Cinequest offers 13 days of 240 feature length and short films that span a variety of genres and 49 different countries. 3,000 films were sent in during the open-submission process, and the films shown at Cinequest were selected by a team so that they can go on to be judged by a jury and voted upon by the audience in order to win various awards. Many of the feature films are preceded by short films and the screenings are often accompanied by Q&A’s with the filmmakers, parties, and special events such as the Maverick Spirit Awards honoring James Franco, Rita Moreno, and Robert Hawk accompanied by the films they are starring in (Adderall Diaries, Remember Me, and Film Hawk, respectively.) Individual feature screening tickets are priced at $11 for general admission, $8 for matinee, and $6 for students. Special events range from $12 to $100. All purchases can be made at the box offices at the three festival locations (Camera 12 Cinemas, Hammer Theatre Center, and the California Theatre) or online to by-pass the lines.
Cinequest features many producers who are making their film debuts, according to the Director of Programming, Michael Rabehl. ‘We show a lot of first time film-makers, so it’s a starting point for them,’ Rabehl explains. ‘For me, coming from a background with artists — as an artist — I tend to like discovering new voices and I like sharing those voices with audiences.’
As a film festival and as a company, Cinequest uniquely works to combine the sciences and the arts by incorporating cutting-edge technology into their productions and by hosting their youth outreach program, Picture the Possibilities. Last year, Cinequest was the first film festival to feature Barco Escape, a spellbinding three-screen, panoramic viewing experience. This year, Mavericks Studio, Cinequest’s sister company, collaborated with Barco Escape to produce the first feature film made specifically for the format, Mr. Incredible, as well as six short films.

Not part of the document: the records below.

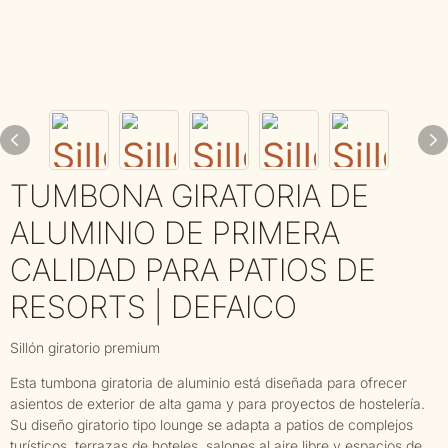
TUMBONA GIRATORIA DE
ALUMINIO DE PRIMERA
CALIDAD PARA PATIOS DE
RESORTS | DEFAICO
Sillón giratorio premium
Esta tumbona giratoria de aluminio está diseñada para ofrecer
asientos de exterior de alta gama y para proyectos de hostelería.
Su diseño giratorio tipo lounge se adapta a patios de complejos
turísticos, terrazas de hoteles, salones al aire libre y espacios de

‘I think the location in Silicon Valley allows us to be a little bit more innovative. We show films like other festivals, but we incorporate a lot of innovation into it. I mean, we were the first festival to essentially show digital cinema,’ Rabehl says. ‘Back in the mid-90s, we were showing Quick-Time movies and people were saying, “no, that’s not going to be the future, there’s nothing in that,” and now-a-days, that’s what it is.’
If you have difficulty choosing which films to see, with such exciting prospects like Alan Rickman’s last film, Eye in the Sky, a feature directed by Gavin Hood exploring the complex issue of drone warfare, or The Little Prince, a stop-motion animated adventure starring Marion Cotillard, Jeff Bridges, and Paul Giamatti, there are several specialty passes to ensure you get the most bang for your buck. The Film Lover Pass gets you into all regular film screenings, all Media Legacy Events, Silent Cinema Cinema, and all Encore Day Screenings for $155. If the events are more your thing, the Mavericks Pass for $250 will get you into opening and closing night screenings and parties and all of the upcoming special events. Although there are meet-ups after screenings that are available to all ticket and pass holders, if you’re interested in something more exclusive, the VIP all-access pass is the one for you. For $500 this affords you access to all events, VIP parties, and the VIP lounge.
‘I think one of the biggest things that people who haven’t been don’t know is that it’s not just films,’ Rabehl says. ‘You don’t come here and just see a film and leave. When you come here it’s almost — I mean it’s kind of a cheesy term — but it’s a film village. It’s this community. You find these places where people talk with each other about what they’ve seen, and then they recommend — it actually engages people.’